***** Data for this task *****

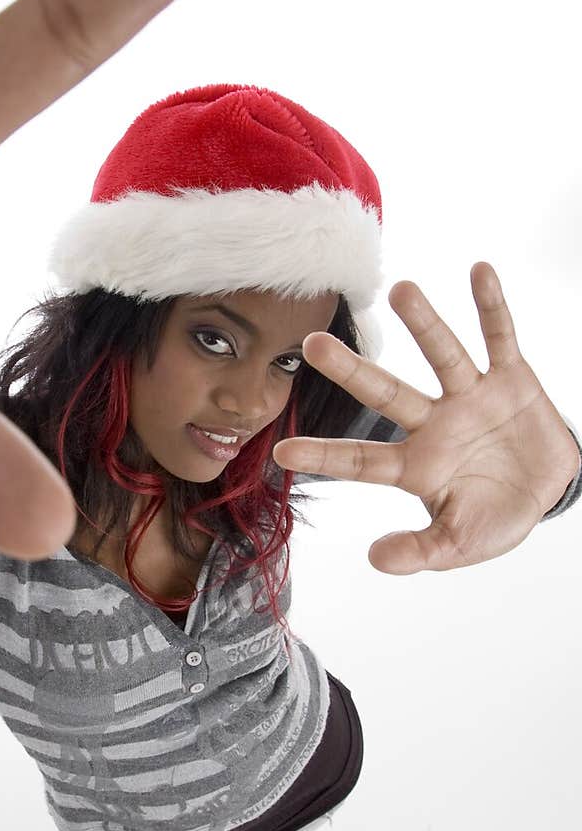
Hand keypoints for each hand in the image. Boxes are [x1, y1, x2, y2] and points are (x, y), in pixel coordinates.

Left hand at [272, 262, 580, 574]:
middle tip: (310, 343)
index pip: (361, 460)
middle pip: (386, 393)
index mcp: (415, 465)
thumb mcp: (458, 545)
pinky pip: (500, 337)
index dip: (324, 455)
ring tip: (401, 288)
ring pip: (442, 356)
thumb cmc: (493, 518)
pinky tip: (480, 271)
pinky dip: (491, 306)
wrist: (550, 492)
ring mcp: (470, 396)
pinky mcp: (511, 378)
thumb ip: (420, 551)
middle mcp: (434, 423)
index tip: (280, 452)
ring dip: (424, 324)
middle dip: (351, 371)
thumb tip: (374, 559)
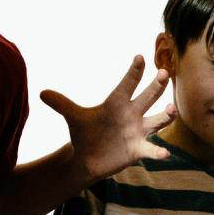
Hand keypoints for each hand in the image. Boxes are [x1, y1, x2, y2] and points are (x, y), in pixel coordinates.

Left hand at [41, 56, 176, 181]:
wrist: (88, 157)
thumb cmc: (85, 132)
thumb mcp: (74, 118)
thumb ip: (62, 105)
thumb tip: (41, 93)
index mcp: (117, 102)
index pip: (127, 84)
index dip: (133, 72)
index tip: (139, 57)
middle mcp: (132, 113)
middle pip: (147, 97)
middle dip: (156, 86)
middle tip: (164, 74)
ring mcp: (138, 131)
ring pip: (157, 120)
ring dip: (166, 115)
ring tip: (171, 110)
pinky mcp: (138, 149)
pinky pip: (151, 149)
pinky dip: (158, 152)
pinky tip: (165, 154)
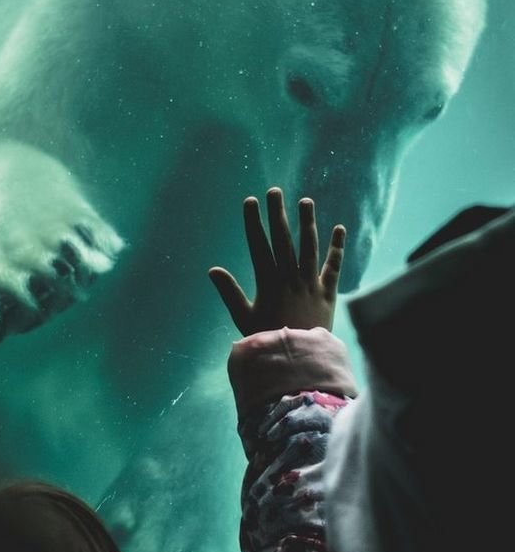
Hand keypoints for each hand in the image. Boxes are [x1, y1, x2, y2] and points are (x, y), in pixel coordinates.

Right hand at [208, 188, 344, 335]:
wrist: (298, 360)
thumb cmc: (267, 340)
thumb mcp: (243, 318)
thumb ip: (229, 293)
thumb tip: (213, 270)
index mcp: (268, 282)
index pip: (259, 245)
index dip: (254, 222)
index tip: (250, 202)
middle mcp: (290, 278)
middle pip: (284, 239)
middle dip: (278, 213)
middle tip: (275, 191)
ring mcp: (310, 283)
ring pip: (309, 247)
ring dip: (307, 223)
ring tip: (306, 201)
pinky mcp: (327, 292)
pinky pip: (333, 267)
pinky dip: (337, 248)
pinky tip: (339, 229)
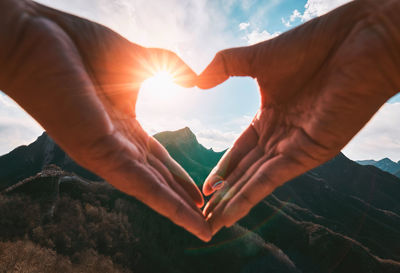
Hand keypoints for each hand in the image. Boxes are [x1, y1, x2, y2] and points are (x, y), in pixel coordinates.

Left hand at [0, 1, 210, 240]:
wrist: (36, 36)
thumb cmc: (80, 45)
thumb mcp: (138, 58)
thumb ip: (168, 66)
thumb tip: (195, 78)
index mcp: (122, 126)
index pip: (158, 160)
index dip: (180, 178)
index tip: (200, 193)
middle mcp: (114, 145)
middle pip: (156, 180)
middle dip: (182, 202)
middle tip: (207, 222)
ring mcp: (105, 150)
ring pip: (149, 189)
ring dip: (178, 212)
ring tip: (202, 230)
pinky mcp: (96, 150)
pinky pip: (138, 182)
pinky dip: (164, 202)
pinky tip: (184, 216)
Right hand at [197, 0, 399, 234]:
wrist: (355, 42)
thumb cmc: (312, 45)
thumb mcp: (257, 58)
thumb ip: (223, 66)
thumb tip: (195, 80)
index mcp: (269, 117)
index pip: (239, 152)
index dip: (222, 171)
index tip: (205, 190)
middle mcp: (280, 137)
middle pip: (245, 172)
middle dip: (224, 195)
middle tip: (203, 215)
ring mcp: (293, 147)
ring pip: (255, 181)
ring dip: (233, 203)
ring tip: (211, 223)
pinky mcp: (307, 153)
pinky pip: (271, 179)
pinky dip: (250, 197)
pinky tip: (231, 213)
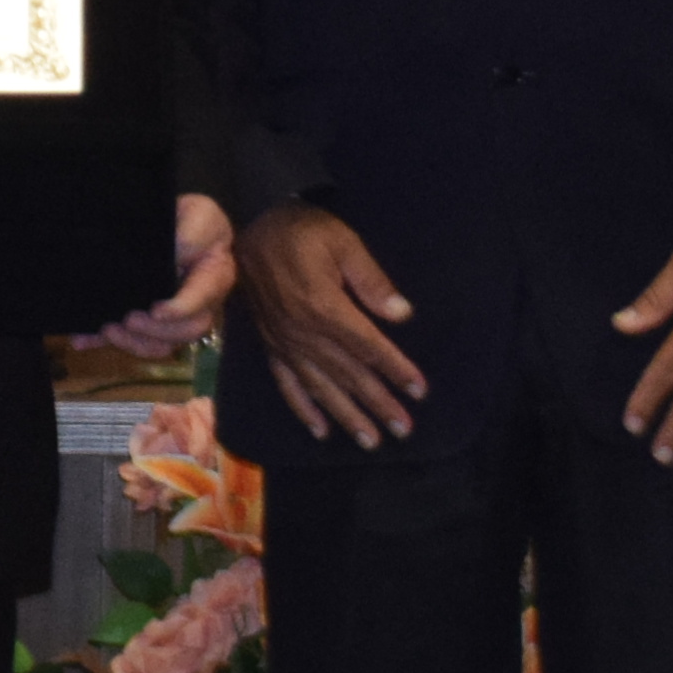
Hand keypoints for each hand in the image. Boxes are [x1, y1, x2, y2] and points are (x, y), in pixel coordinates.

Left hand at [82, 194, 236, 355]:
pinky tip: (81, 340)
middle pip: (186, 332)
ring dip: (134, 343)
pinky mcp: (144, 321)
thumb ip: (195, 233)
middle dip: (156, 331)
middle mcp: (197, 306)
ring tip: (107, 329)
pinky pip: (127, 339)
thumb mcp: (201, 214)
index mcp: (213, 280)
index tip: (157, 310)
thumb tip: (176, 255)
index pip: (203, 300)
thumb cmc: (194, 219)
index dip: (181, 310)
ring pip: (161, 345)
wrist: (171, 223)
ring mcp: (171, 319)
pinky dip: (102, 342)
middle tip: (129, 319)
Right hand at [238, 203, 426, 445]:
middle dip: (378, 404)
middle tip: (404, 429)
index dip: (396, 370)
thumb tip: (401, 315)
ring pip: (321, 388)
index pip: (368, 347)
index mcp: (325, 308)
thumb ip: (371, 281)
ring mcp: (286, 345)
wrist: (252, 231)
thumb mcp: (343, 243)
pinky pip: (288, 385)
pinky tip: (320, 431)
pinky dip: (304, 410)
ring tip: (371, 440)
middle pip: (349, 375)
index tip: (419, 390)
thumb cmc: (303, 233)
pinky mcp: (272, 348)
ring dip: (347, 416)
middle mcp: (305, 334)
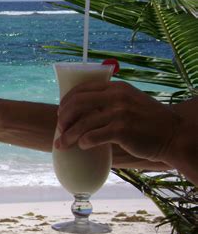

*****

Look above for the line holding "pinky pip: (127, 339)" and the line holding "index dip: (396, 370)". Retype both, and every line between them, word for word and nothing else.

pinky pip: (127, 339)
thumb mcp: (201, 214)
index mcp: (213, 280)
index tip: (157, 310)
thumb tip: (176, 255)
index pip: (203, 300)
thumb cmc: (194, 219)
index dip: (181, 310)
ring pip: (161, 345)
wrist: (171, 223)
ring mcp: (171, 319)
pinky dip: (102, 342)
middle tip: (129, 319)
Right hand at [238, 203, 426, 445]:
middle dip: (378, 404)
middle tip: (404, 429)
index dip: (396, 370)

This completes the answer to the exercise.